Stanford University will undertake a first-of-its kind study to track how everything from exercising to eating fresh produce can lengthen a human lifespan. Amway is picking up tab.
The direct sales giant is donating $10 million for the new Stanford project, WELL, short for Wellness Living Laboratory, which will launch next year.
The program will focus on wellness, rather than diseases, with the hypothesis that promoting wellness thwarts diseases, Dr. John Ioannidis, the head of the Stanford Prevention Research Center, told Scope, a Stanford Medical School publication.
He added that participants will track and report much of their information remotely and digitally. They also will have the opportunity to enroll in a variety of clinical trials to test various interventions, such as nutrition counseling or smoking cessation programs.
What is unusual about this study is that it is designed to monitor the health of people over a five year period, or longer.
“It really helps us understand how we characterize wellness,” said Audra Davies, vice president of nutrition product development and analytical sciences for Amway.

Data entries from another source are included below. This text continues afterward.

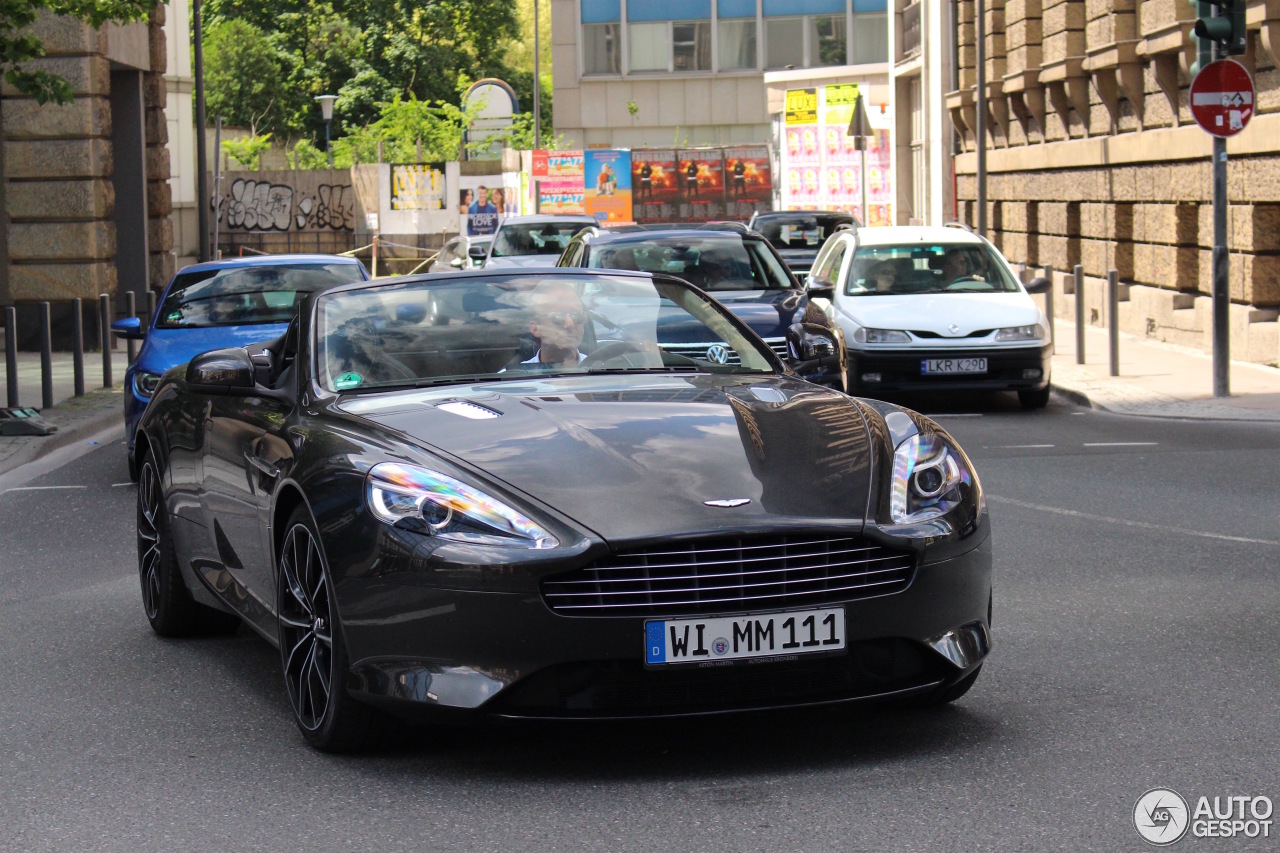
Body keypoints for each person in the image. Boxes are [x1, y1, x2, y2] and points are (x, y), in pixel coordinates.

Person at [522, 284, 589, 368]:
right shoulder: (513, 378)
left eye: (577, 315)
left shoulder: (602, 372)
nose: (570, 324)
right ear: (535, 328)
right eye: (559, 316)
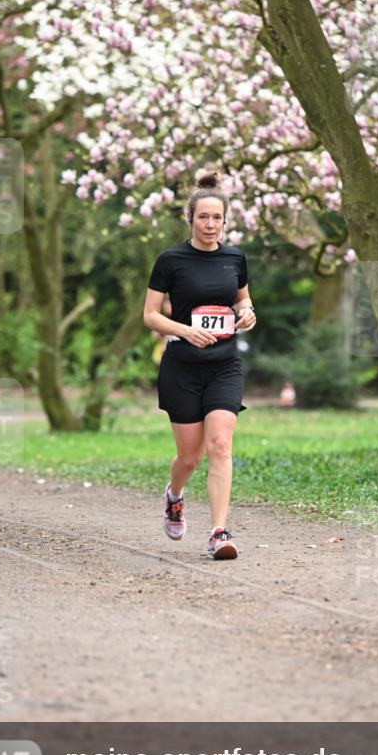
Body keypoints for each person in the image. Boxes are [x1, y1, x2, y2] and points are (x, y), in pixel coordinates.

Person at [143, 171, 256, 560]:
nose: (210, 224)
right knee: (189, 457)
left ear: (225, 220)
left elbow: (242, 298)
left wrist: (248, 312)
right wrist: (186, 331)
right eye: (203, 217)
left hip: (224, 365)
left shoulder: (235, 258)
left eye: (217, 218)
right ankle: (174, 496)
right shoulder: (170, 260)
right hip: (183, 367)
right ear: (189, 218)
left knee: (220, 444)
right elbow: (150, 315)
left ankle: (219, 533)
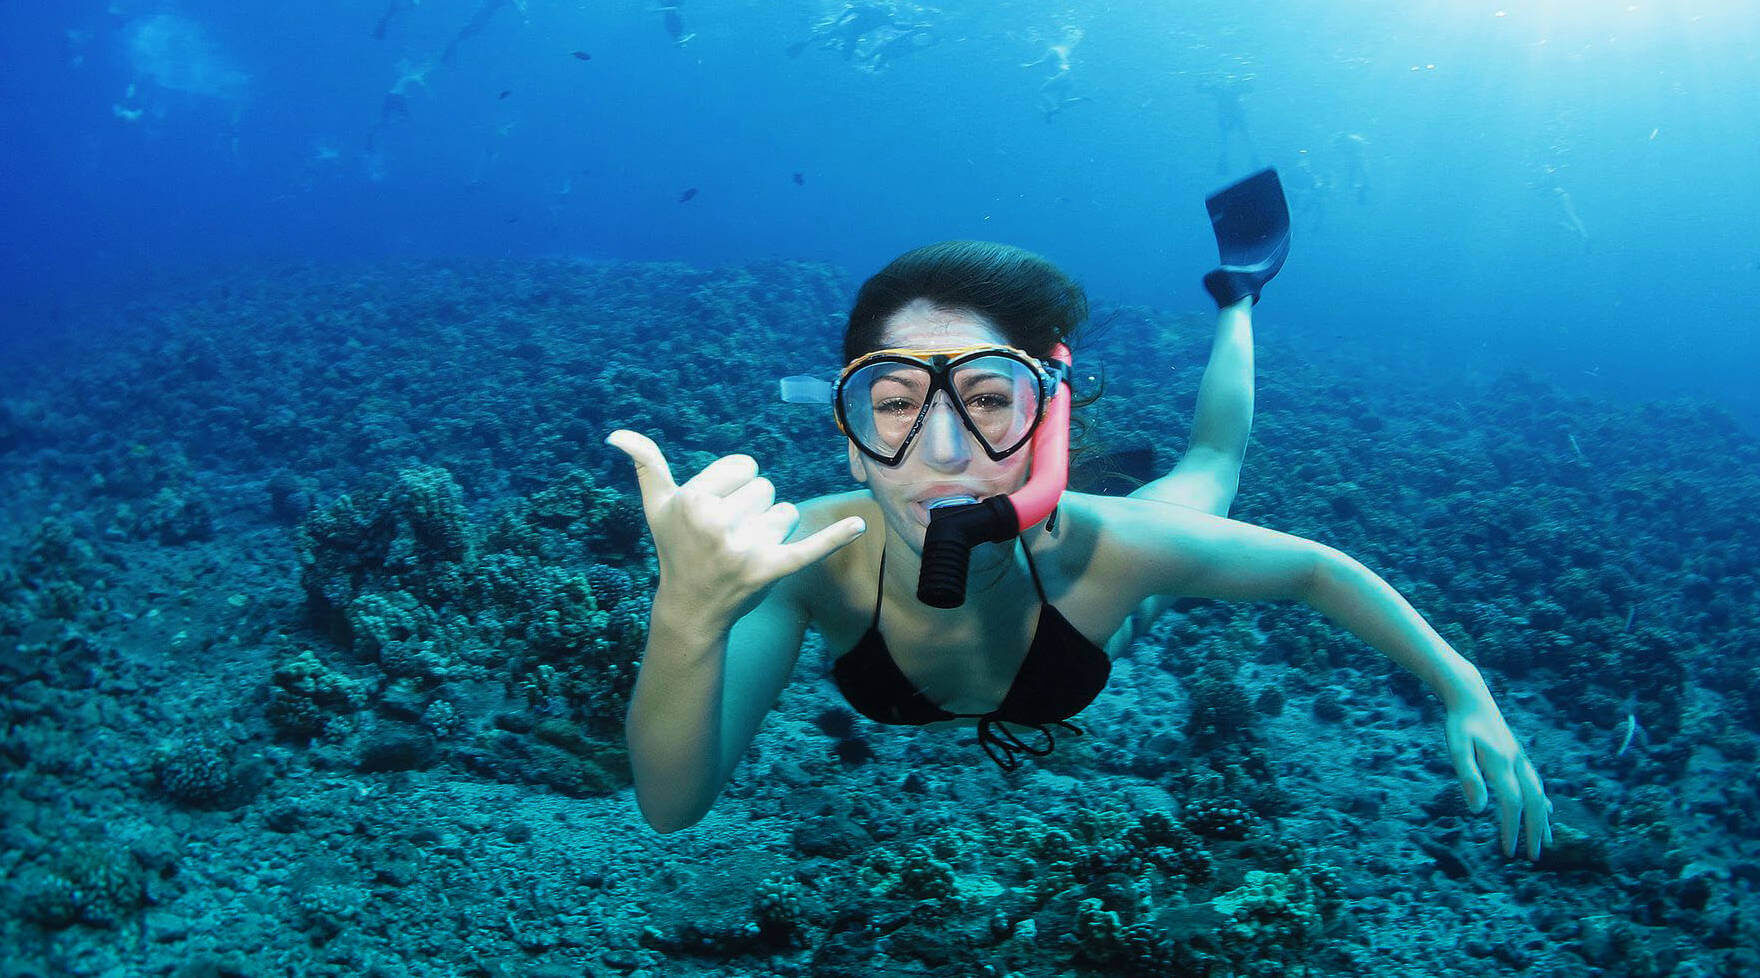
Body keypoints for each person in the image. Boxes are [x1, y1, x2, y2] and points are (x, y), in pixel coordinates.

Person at [611, 171, 1552, 862]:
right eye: (894, 404)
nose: (941, 455)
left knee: (1207, 467)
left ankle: (1241, 293)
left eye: (988, 399)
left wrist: (1462, 683)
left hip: (1095, 554)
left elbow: (1314, 569)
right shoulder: (805, 560)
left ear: (1046, 422)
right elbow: (670, 806)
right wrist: (689, 612)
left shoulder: (1121, 549)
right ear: (850, 439)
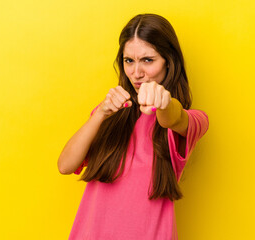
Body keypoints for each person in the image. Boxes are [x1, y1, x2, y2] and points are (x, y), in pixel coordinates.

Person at [58, 13, 209, 240]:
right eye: (129, 61)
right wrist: (100, 114)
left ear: (168, 61)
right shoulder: (111, 113)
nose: (136, 73)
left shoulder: (194, 120)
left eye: (148, 60)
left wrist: (164, 102)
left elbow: (172, 118)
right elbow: (65, 165)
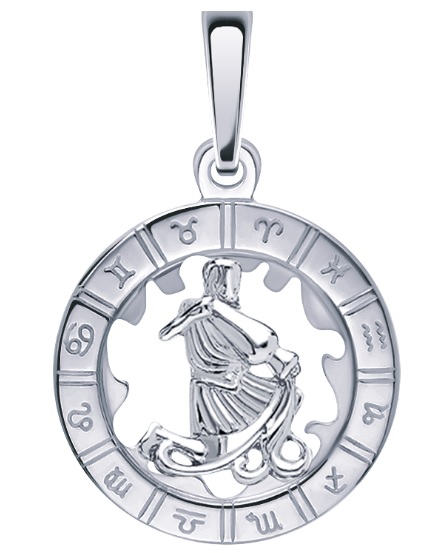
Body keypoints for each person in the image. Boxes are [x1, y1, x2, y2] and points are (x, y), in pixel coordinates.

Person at [159, 258, 301, 458]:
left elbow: (260, 346)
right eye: (227, 283)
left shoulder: (226, 313)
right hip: (210, 388)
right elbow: (165, 334)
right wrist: (193, 316)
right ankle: (159, 436)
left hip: (239, 382)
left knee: (292, 398)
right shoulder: (195, 308)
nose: (232, 289)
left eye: (235, 283)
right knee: (212, 453)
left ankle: (270, 449)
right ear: (214, 282)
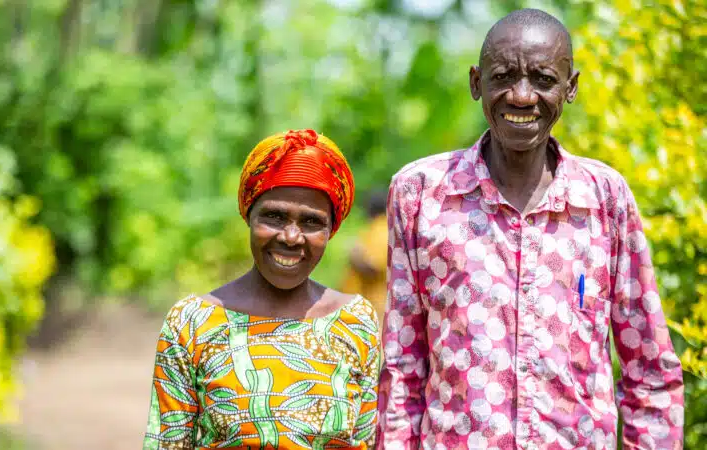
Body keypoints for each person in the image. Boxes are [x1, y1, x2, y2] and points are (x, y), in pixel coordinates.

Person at [376, 9, 684, 450]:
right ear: (475, 83)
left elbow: (650, 371)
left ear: (570, 87)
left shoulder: (605, 198)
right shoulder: (420, 194)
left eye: (542, 79)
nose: (522, 96)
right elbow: (403, 368)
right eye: (503, 76)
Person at [143, 129, 381, 449]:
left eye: (311, 222)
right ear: (248, 215)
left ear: (331, 230)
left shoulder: (356, 321)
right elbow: (166, 443)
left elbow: (369, 440)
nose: (291, 236)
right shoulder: (192, 323)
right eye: (274, 216)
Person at [341, 190, 389, 324]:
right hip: (365, 309)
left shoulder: (381, 229)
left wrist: (354, 255)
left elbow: (372, 269)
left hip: (372, 310)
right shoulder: (377, 228)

“What is it that is keeping people well, and helping them to thrive. What are the important characteristics. There is a strong interest in understanding biomarkers of health. It is really about shifting the conversation about disease.”
Nutrilite’s association with the university extends back to the 1990s. Amway has endowed a chair at Stanford in the name of Carl Rehnborg, who is considered a pioneer of vitamin supplements.
“As I understand it, it was the very first chair in a medical school devoted to disease prevention,” said Sam Rehnborg, the youngest son of the Nutrilite founder.